Yes, I did feel a bit like that myself. It is, after all, something like a miracle. But speaking of ‘1990s experiences’, I would mention the time I went underwater cave diving with my friends. It was just us and our guide there. Your sense of time and space changes enormously. Any sense of time disappears completely. And this unreal feeling is somewhat similar to ‘flying on nothing’.

This exhibition is about both flights and the pause during them or before them. We are all currently in this state of pause that has been forced upon us. But you are attempting to look at it from a different angle.

If I stay home and focus all of my energy, at some point it will take me back to this state of soaring. But perhaps I need to have a cup of tea before that.

The exhibition has been running for several days now, and you are also spending quite a lot of time there. What have been the most interesting comments from visitors?

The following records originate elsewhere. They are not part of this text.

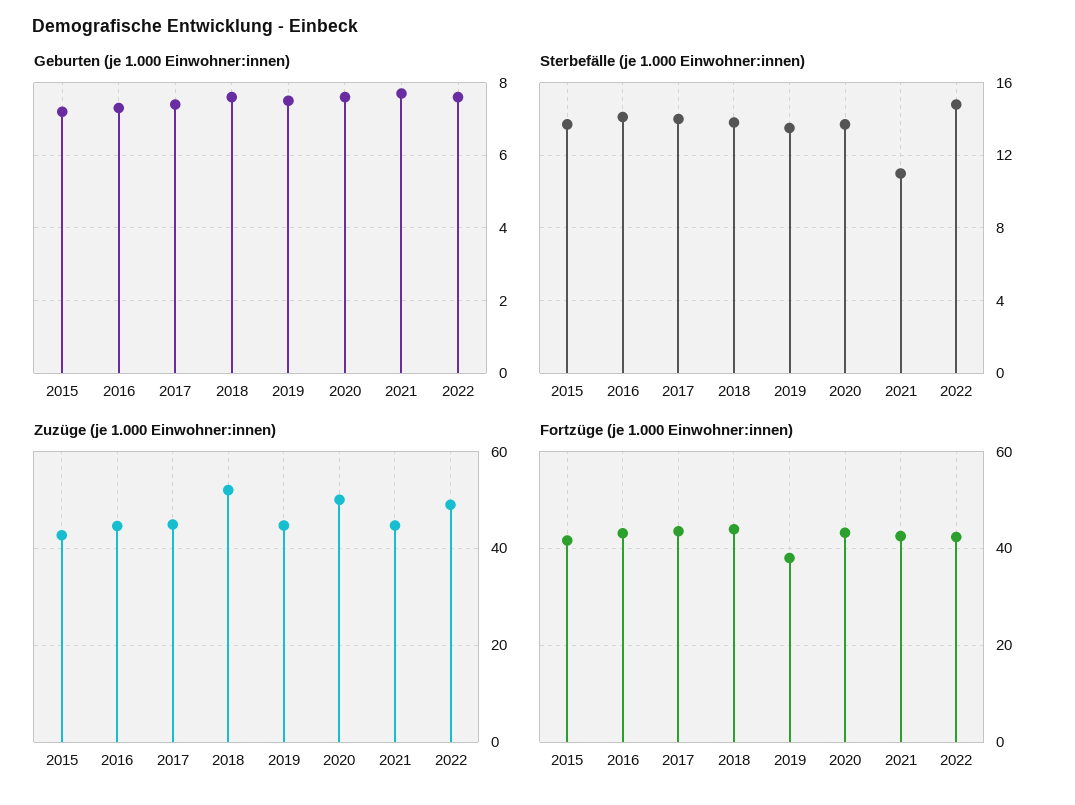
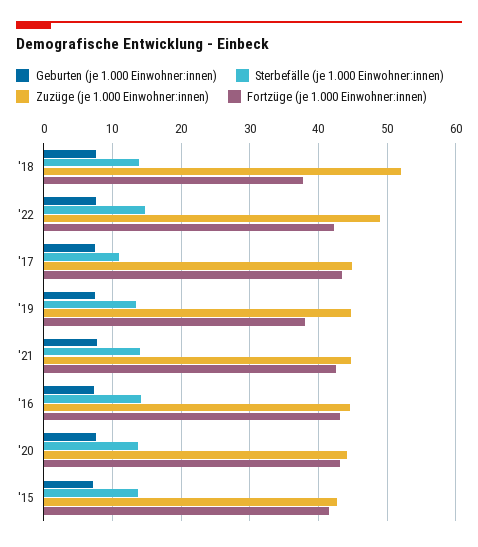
  {
    "Geburten (je 1.000 Einwohner:innen)": {
      "2015": 7,
      "2016": 7.5,
      "2017": 7.5,
      "2018": 7.5,
      "2019": 7.5,
      "2020": 7.5,
      "2021": 7.5,
      "2022": 7.5
    },
    "Sterbefälle (je 1.000 Einwohner:innen)": {
      "2015": 13.5,
      "2016": 14,
-     "2017": 14,
+     "2017": 11,
      "2018": 14,
      "2019": 13.5,
      "2020": 13.5,
-     "2021": 11,
+     "2021": 14,
      "2022": 15
    },
    "Zuzüge (je 1.000 Einwohner:innen)": {
      "2015": 43,
      "2016": 45,
      "2017": 45,
      "2018": 52,
      "2019": 45,
-     "2020": 50,
+     "2020": 44,
      "2021": 45,
      "2022": 49
    },
    "Fortzüge (je 1.000 Einwohner:innen)": {
      "2015": 42,
      "2016": 43,
      "2017": 44,
-     "2018": 44,
+     "2018": 38,
      "2019": 38,
      "2020": 43,
      "2021": 43,
      "2022": 42
    }
  }

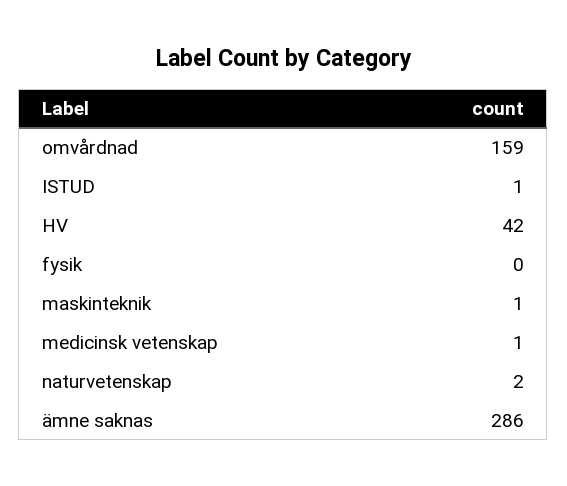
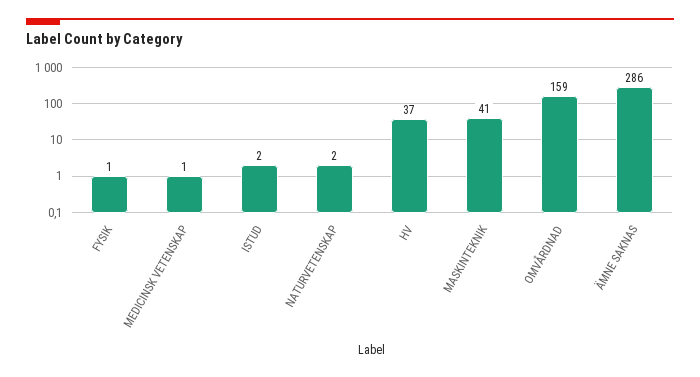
  {
    "omvårdnad": 159,
-   "ISTUD": 1,
+   "ISTUD": 2,
-   "HV": 42,
+   "HV": 37,
-   "fysik": 0,
+   "fysik": 1,
-   "maskinteknik": 1,
+   "maskinteknik": 41,
    "medicinsk vetenskap": 1,
    "naturvetenskap": 2,
    "ämne saknas": 286
  }

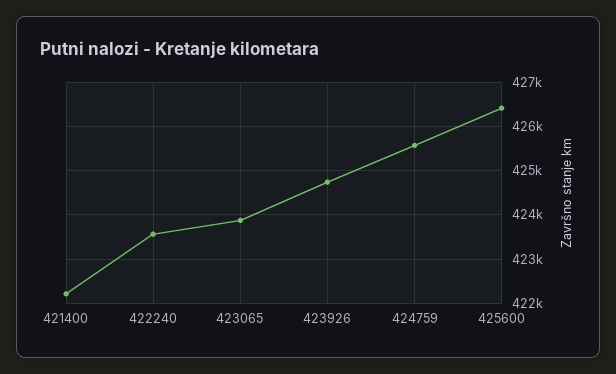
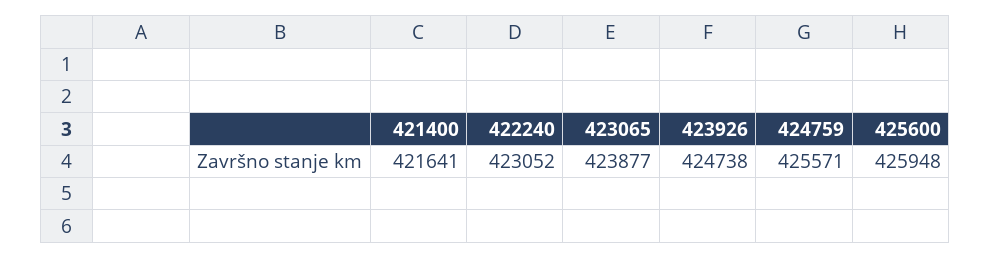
  {
-   "421400": 422200,
+   "421400": 421641,
-   "422240": 423600,
+   "422240": 423052,
    "423065": 423877,
    "423926": 424738,
    "424759": 425571,
-   "425600": 426400
+   "425600": 425948
  }

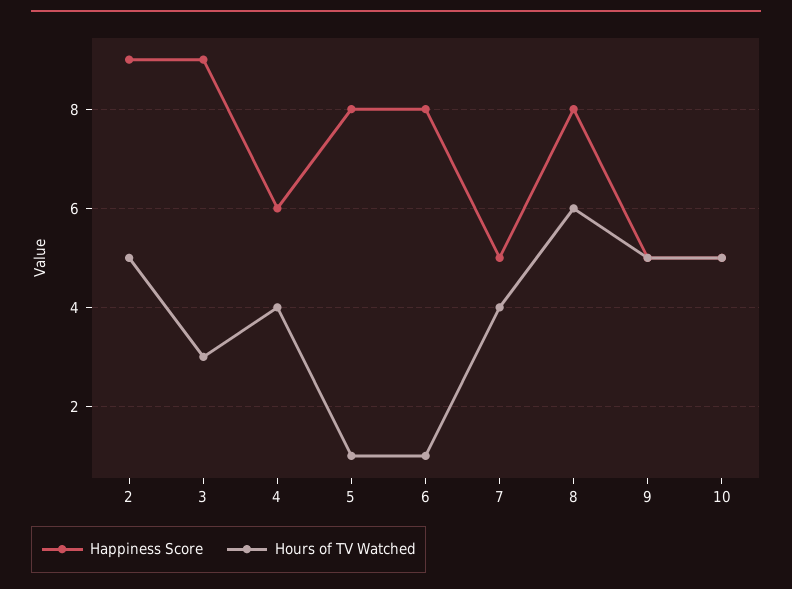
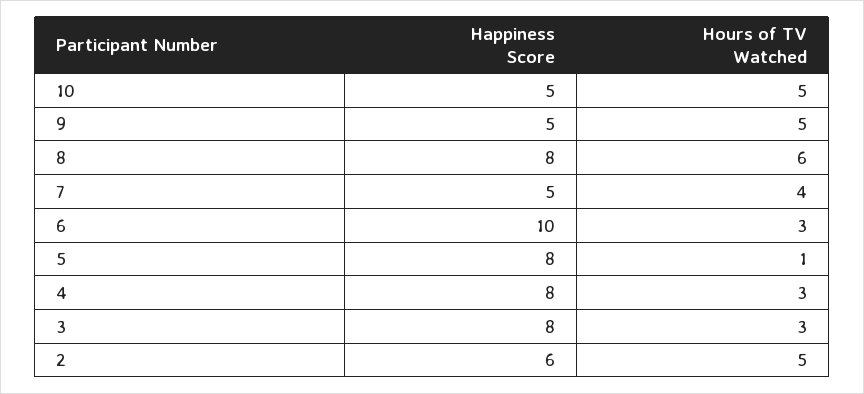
  {
    "Happiness Score": {
-     "2": 9,
+     "2": 6,
-     "3": 9,
+     "3": 8,
-     "4": 6,
+     "4": 8,
      "5": 8,
-     "6": 8,
+     "6": 10,
      "7": 5,
      "8": 8,
      "9": 5,
      "10": 5
    },
    "Hours of TV Watched": {
      "2": 5,
      "3": 3,
-     "4": 4,
+     "4": 3,
      "5": 1,
-     "6": 1,
+     "6": 3,
      "7": 4,
      "8": 6,
      "9": 5,
      "10": 5
    }
  }

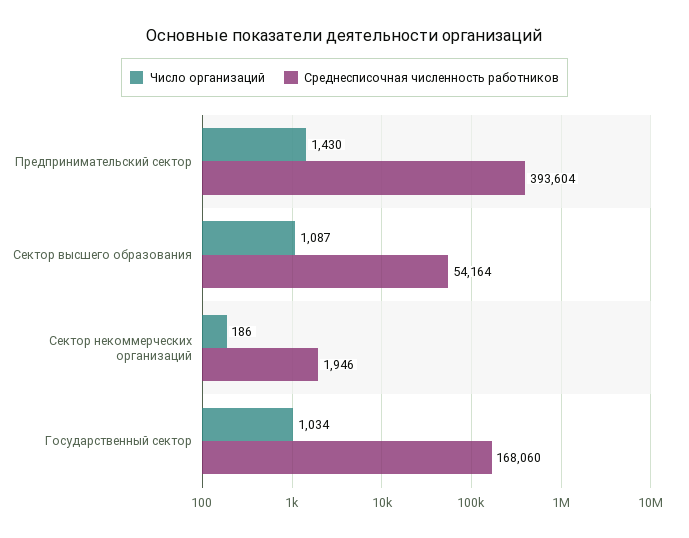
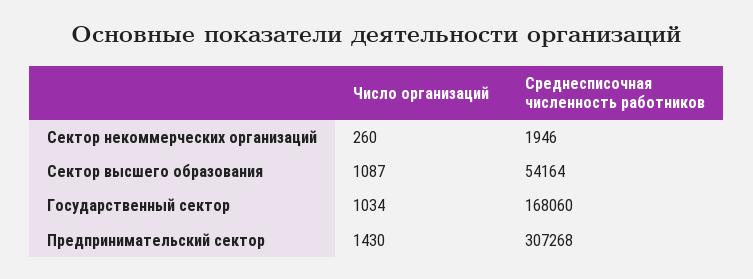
  {
    "Число организаций": {
      "Предпринимательский сектор": 1430,
      "Сектор высшего образования": 1087,
-     "Сектор некоммерческих организаций": 186,
+     "Сектор некоммерческих организаций": 260,
      "Государственный сектор": 1034
    },
    "Среднесписочная численность работников": {
-     "Предпринимательский сектор": 393604,
+     "Предпринимательский сектор": 307268,
      "Сектор высшего образования": 54164,
      "Сектор некоммерческих организаций": 1946,
      "Государственный сектор": 168060
    }
  }

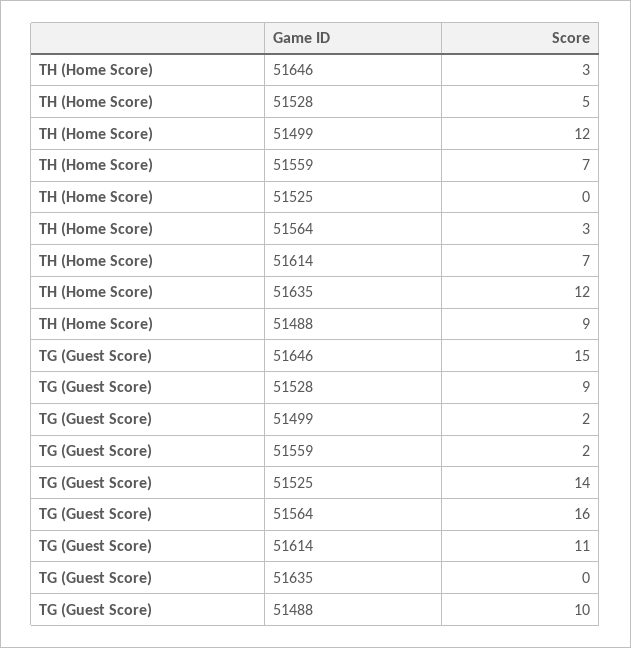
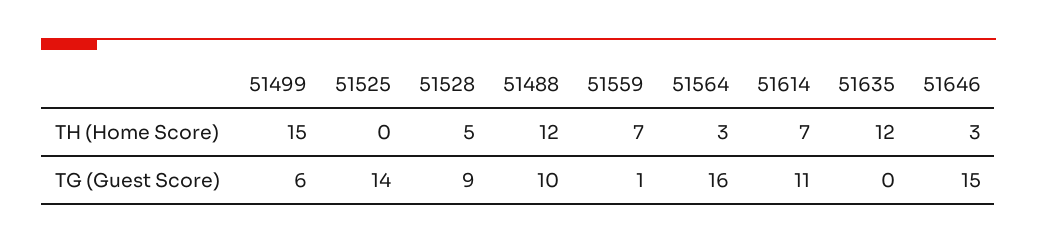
  {
    "TH (Home Score)": {
      "51646": 3,
      "51528": 5,
-     "51499": 12,
+     "51499": 15,
      "51559": 7,
      "51525": 0,
      "51564": 3,
      "51614": 7,
      "51635": 12,
-     "51488": 9
+     "51488": 12
    },
    "TG (Guest Score)": {
      "51646": 15,
      "51528": 9,
-     "51499": 2,
+     "51499": 6,
-     "51559": 2,
+     "51559": 1,
      "51525": 14,
      "51564": 16,
      "51614": 11,
      "51635": 0,
      "51488": 10
    }
  }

Most of all I liked someone’s remark that these were photographs that you could spend a lot of time looking at.

Yes, there definitely is some kind of balance between the ‘slow time’ you can notice in your photographs and the amount of time dedicated to them by the viewer. Slow time is already inside them, and you certainly spend quite some time looking at them. And it somehow balances out.

I can only feel very happy about it if I have truly managed to stretch out and expand this time.